Re: [I18ndir] Request for review: draft-faltstrom-unicode11-07

I'd like to suggest, not a different view of the subject from
Patrik's, but a different set of necessary priorities and
interactions, at least hinted at by his (3) below.  I've had
many parts of this discussion in other forums with most of the
people on this list, so will try to summarize and expand or
answer questions if needed.  This note has taken me close to a
week to write and is still longer than I would like -- these
are not easy problems as the whole long history that has
brought us to this directorate indicates.

We've got a rather large pile of documents on the table (or
fallen on the floor next to it).  At one point or another, one
or more of the ART or former Apps ADs have been asked to
process these documents or asked to create a context in which
they could be processed (and then process them).  The request
for the BOF that led to his directorate was a
next-to-last-ditch effort to establish a framework in which
they could be evaluated, improved, and processed.

TL;DR summary of this note: It is extremely unwise for the IETF
to process draft-faltstrom-unicode11-07 before a number of
other issues (and associated documents) are carefully
considered and resolved.  The main body of the rest of this
note is divided into two parts: a summary of the issues and the
more obvious of the associated documents and a discussion of
why processing draft-faltstrom-unicode11 without first
addressing those issues poses significant risks for IDNA, for
the IETF, and for the Internet.
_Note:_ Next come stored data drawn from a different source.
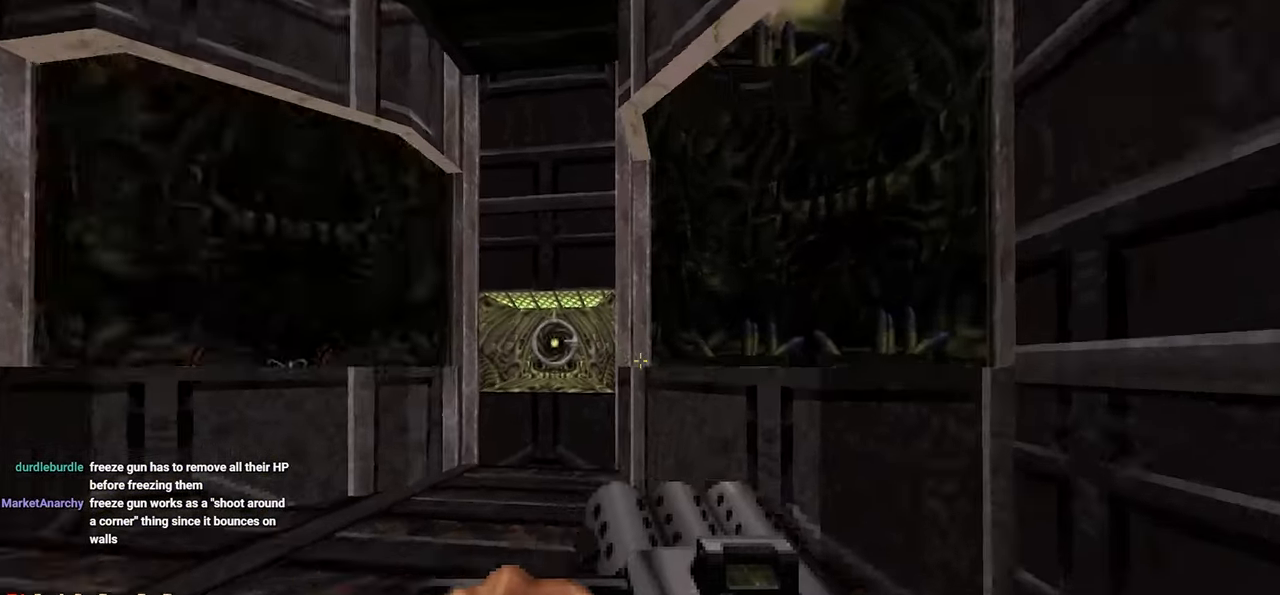
{"keys": ["d"], "mouse": [], "mouse_move": "left", "events": [[33, "space", "down"], [183, "space", "up"], [233, "w", "up"]]}
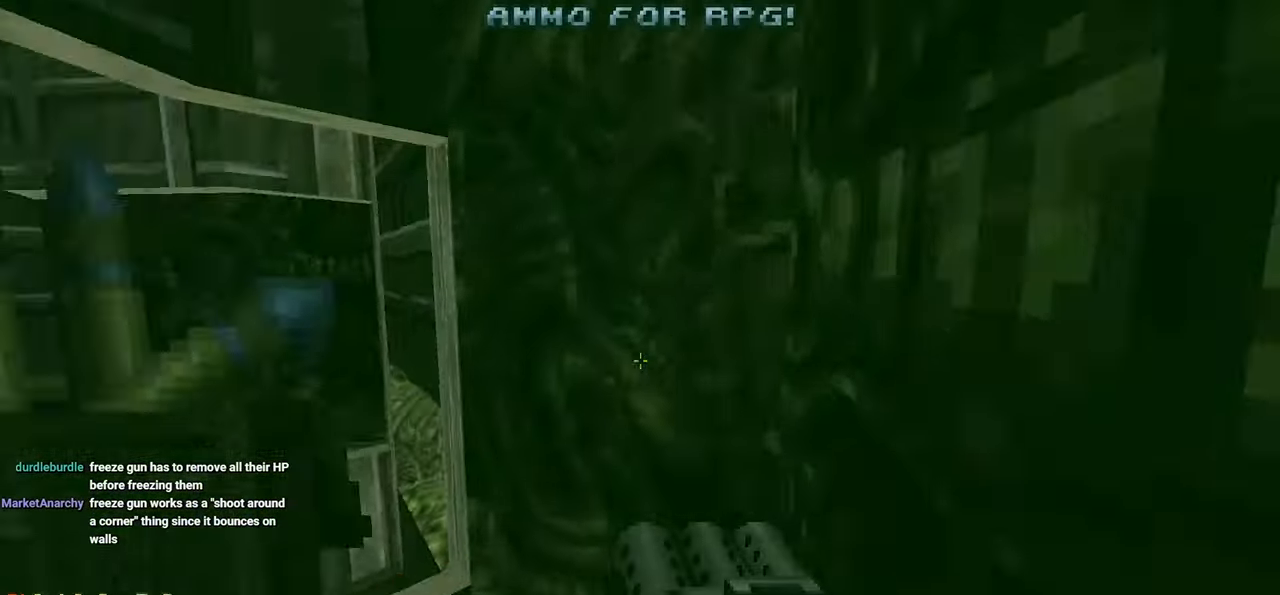
{"keys": [], "mouse": [], "mouse_move": "still", "events": [[100, "d", "up"], [150, "w", "down"], [250, "a", "down"], [333, "a", "up"], [483, "w", "up"]]}
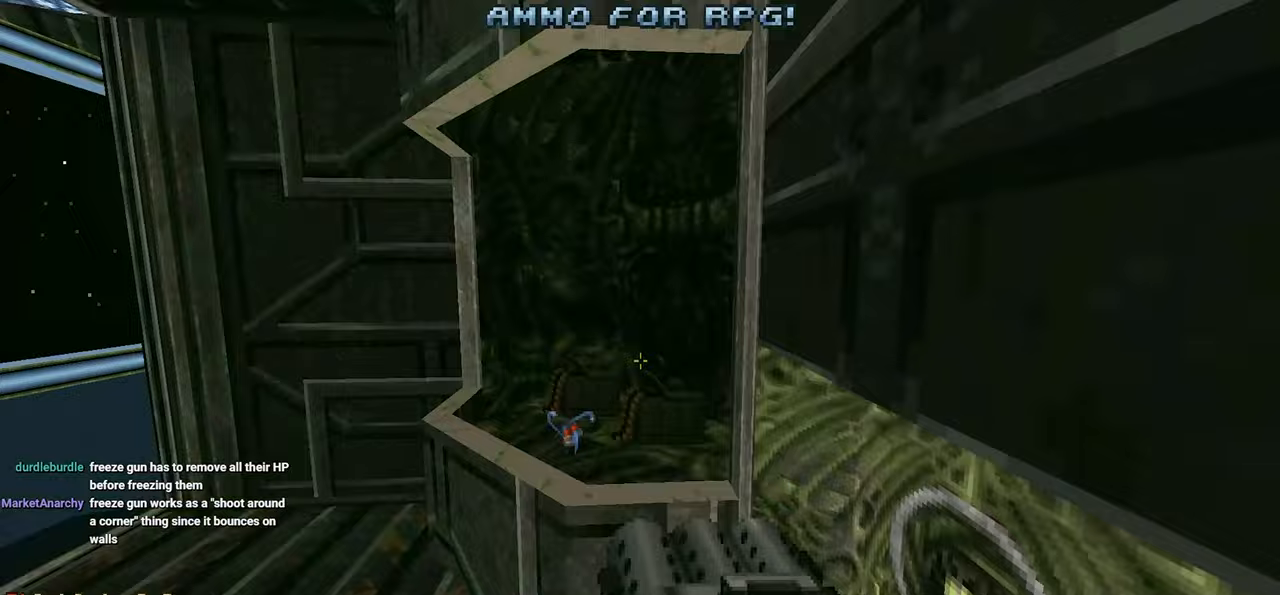
{"keys": ["w"], "mouse": [], "mouse_move": "still", "events": [[267, "d", "down"], [267, "w", "down"], [400, "d", "up"], [450, "space", "down"], [500, "space", "up"]]}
Those parts are followed by a
third which makes some summary recommendations based on them.
I'd encourage people to read and try to understand both but
those who have too little time may want to look at the second
part first.  The note ends with what I hope are two
constructive suggestions as to how we might move forward.

    ------

I. THe issues and the documents

As a group, those other documents raise fundamental questions
about the design of IDNA2008, whether that design is actually
practical, and whether aspects of it need to be explained
better or tuned to a greater or lesser degree.  The "can we
trust UTC" question that Patrik mentions is just one aspect of
that situation.  Interestingly, it seems to me that there are
three possible answers to the question, not just two:

* Yes, but... (aka "trust but verify").  That conclusion
	immediately leads to the question of what we do about
	the anomalies that are clearly present and the new ones
	that will appear in the future.  More on that below.

 * No.  But then we need to figure out what to do next,
	something that will almost certainly require new rules
	in IDNA2008 (specifically 5891bis and/or 5892bis) and/or
	the long-discussed (and long-avoided for good reasons)
	IETF-specific normalization form.

 * Yes, really.   UTC, or at least various important
	actors in it, have long suggested that the IETF is
	incompetent to do this work and that we should simply
	turn IDNA over to them and drop out, just as, e.g., we
	handed off HTML to W3C (in both cases, the perception
	from the other body is that we had no business being in
	those areas in the first place).   One of the ways to
	read some of the revisions of UTR#46 is that they
	constitute moves toward "Unicode domain names" that
	would replace any IETF IDN work.   Remember, because it is
	important, that IDNA2008, as now written, assumes we
	can construct a model of permissible labels based on a
	collection of property-based rules.  By contrast, key
	Unicode people have stated that any such system is
	ultimately doomed by the edge cases and that only tables of
	properties of particular code points can ever be
	authoritative.  Noting that suggestions have been made 
    fairly recently on the IETF, IDNA, and I18nrp lists that 
    we should either turn everyone over to UTC or accept 
    UTR#46 as definitive and either ignore conflicts with 
    IDNA2008 or modify IDNA2008 to match.  The desire for (or
	perceived necessity of) normative tables and code point by
	code point decisions may put some perspective on some of
	the demand for draft-faltstrom-unicode11 ... or it may not.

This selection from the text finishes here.